Murray v. Tran (Sept. 24, 2020, D076104) __Cal.App.5th __ [2020 WL 5668741]
Dr. Ian Murray and Dr. My Tran co-owned a dental practice. During a financial dispute, Dr. Tran accused Dr. Murray of “substandard dental work.” He repeated that claim to his attorney, their employees, a retired dentist who knew Dr. Murray, and Dr. Murray’s new employer. Dr. Murray sued Dr. Tran, alleging multiple defamation claims. The trial court dismissed those claims under the anti-SLAPP statute. Dr. Murray appealed.
The Court of Appeal reversed in part and affirmed in part. The court concluded Dr. Murray had alleged five separate defamation claims, but only one—arising from the statements to Dr. Murray’s new employer—involved speech protected by the anti-SLAPP statute.

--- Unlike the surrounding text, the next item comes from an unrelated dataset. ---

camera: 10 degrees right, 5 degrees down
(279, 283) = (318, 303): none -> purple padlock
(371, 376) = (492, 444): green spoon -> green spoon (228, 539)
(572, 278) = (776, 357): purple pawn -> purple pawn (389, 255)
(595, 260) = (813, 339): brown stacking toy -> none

The anti-SLAPP statute can apply “when the statements concern public interest but were not made in a public forum,” as was the case here. Under the two-part test from FilmOn.com v. DoubleVerify, Inc. (2019) 7 Cal.5th 133, 149-150, a court first considers “ ‘ what “public issue or [ ] issue of public interest” the speech in question implicates,’ ” and second, “ ‘what functional relationship exists between the speech and the public conversation about some matter of public interest.’ ”

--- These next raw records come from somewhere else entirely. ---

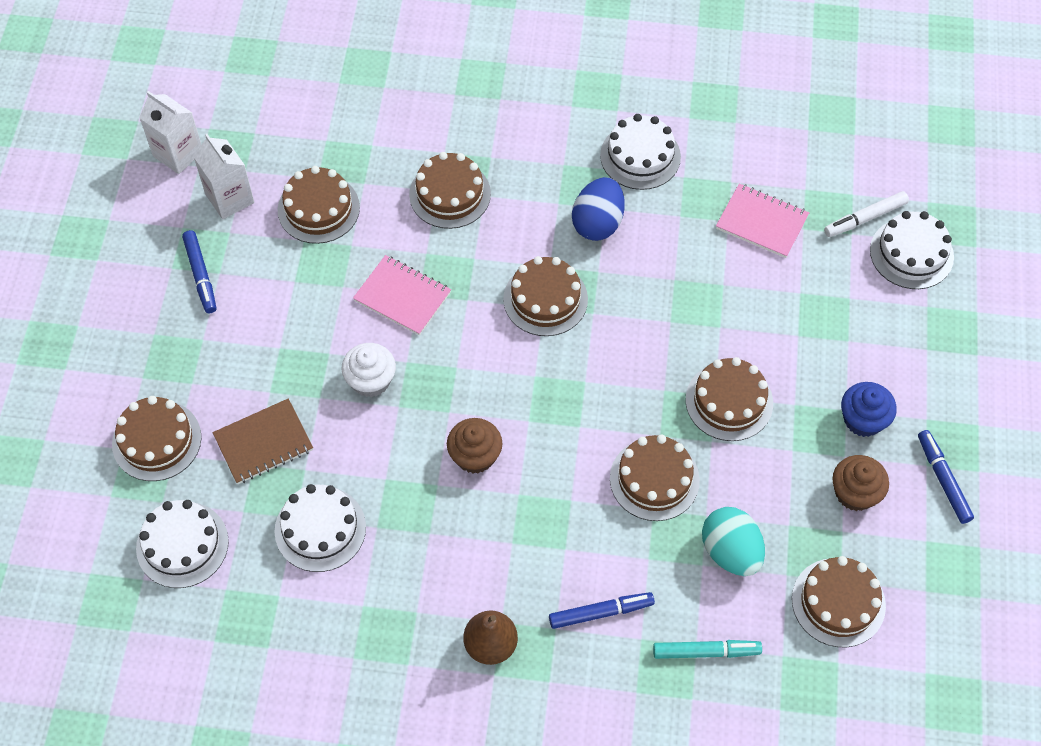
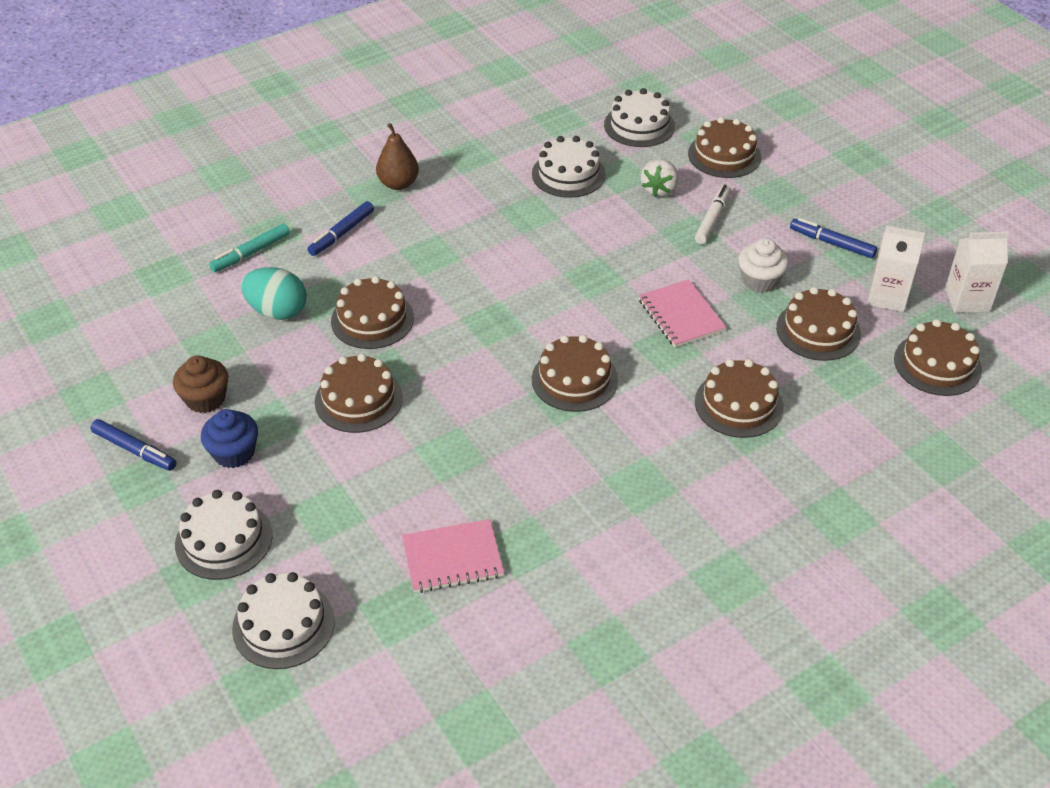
camera: 140 degrees right, 15 degrees down
(263, 443) = (659, 190): brown notebook -> white strawberry
(371, 380) = (636, 257): white cupcake -> white cupcake (760, 281)
(402, 296) = (681, 315): pink notebook -> pink notebook turned 75 degrees clockwise
(475, 456) = (515, 260): brown cupcake -> none
(597, 223) = (596, 461): blue egg -> none
(640, 156) = (621, 544): white cake -> white cake (224, 540)
(838, 602) = (172, 327): brown cake -> brown cake (937, 364)
(865, 218) = (355, 629): white marker -> white marker (712, 219)

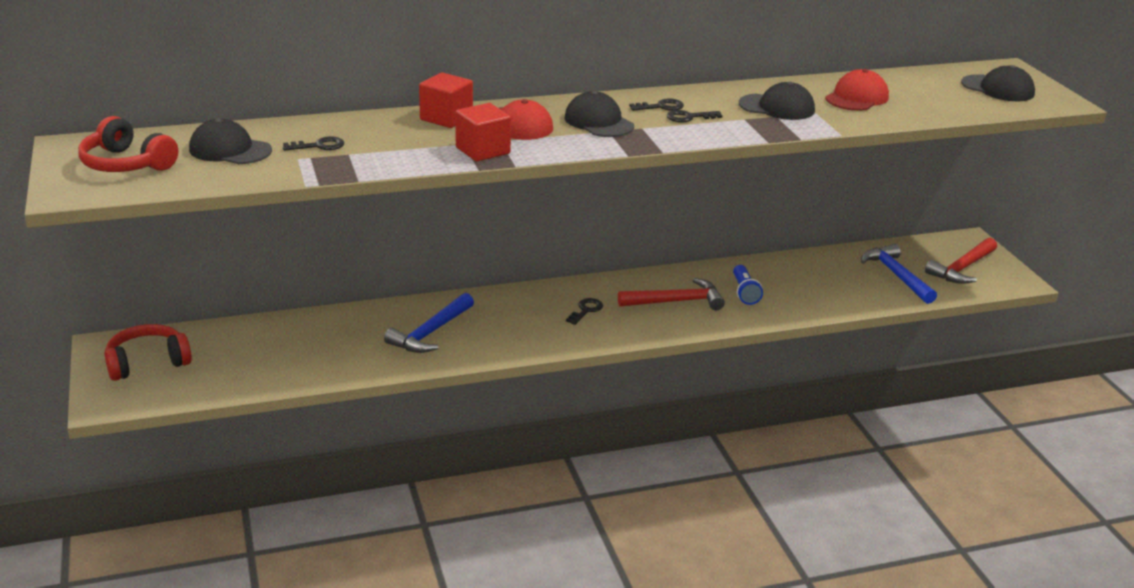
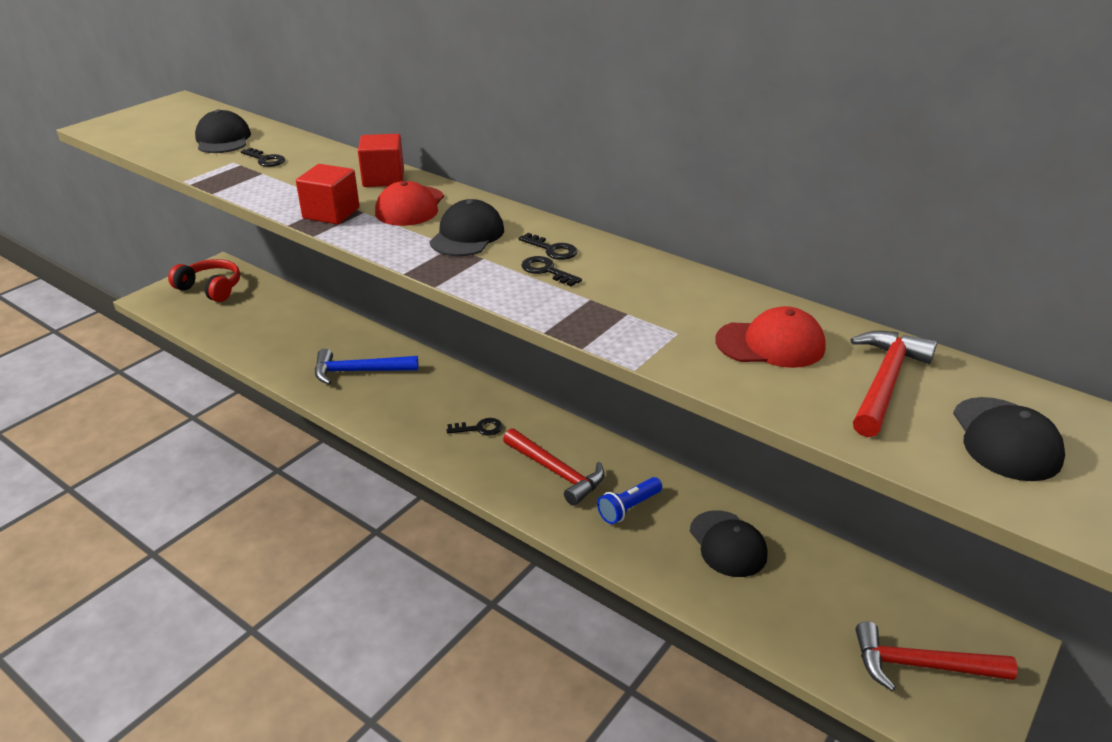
camera: 55 degrees right, 5 degrees up
(126, 164) = (163, 124): red headphones -> none
(777, 107) = (653, 306): black cap -> black cap (727, 544)
(896, 276) = (818, 610): blue hammer -> none
(924, 90) = (884, 382): none -> red hammer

The Court of Appeal held that all statements Dr. Tran made about the quality of Dr. Murray’s care were matters of vital public interest (step one). However (at step two), Dr. Tran’s private statements to employees and other acquaintances lacked the requisite “functional relationship” with the public conversation, while Dr. Tran’s statement to Dr. Murray’s new employer possessed that relationship—it was “directly tethered to the issue of public interest (a dentist’s competence to perform dental work) and promoted the public conversation on that issue because they were made to a person who had direct connection to and authority over [the accused doctor’s] patient population.” At that point, the burden shifted to Dr. Murray to prove a probability of prevailing. He could not do so because he had failed to present evidence that Dr. Tran actually made a statement to Dr. Murray’s new employer. Accordingly, the trial court had properly dismissed Dr. Murray’s defamation claim based on that allegation.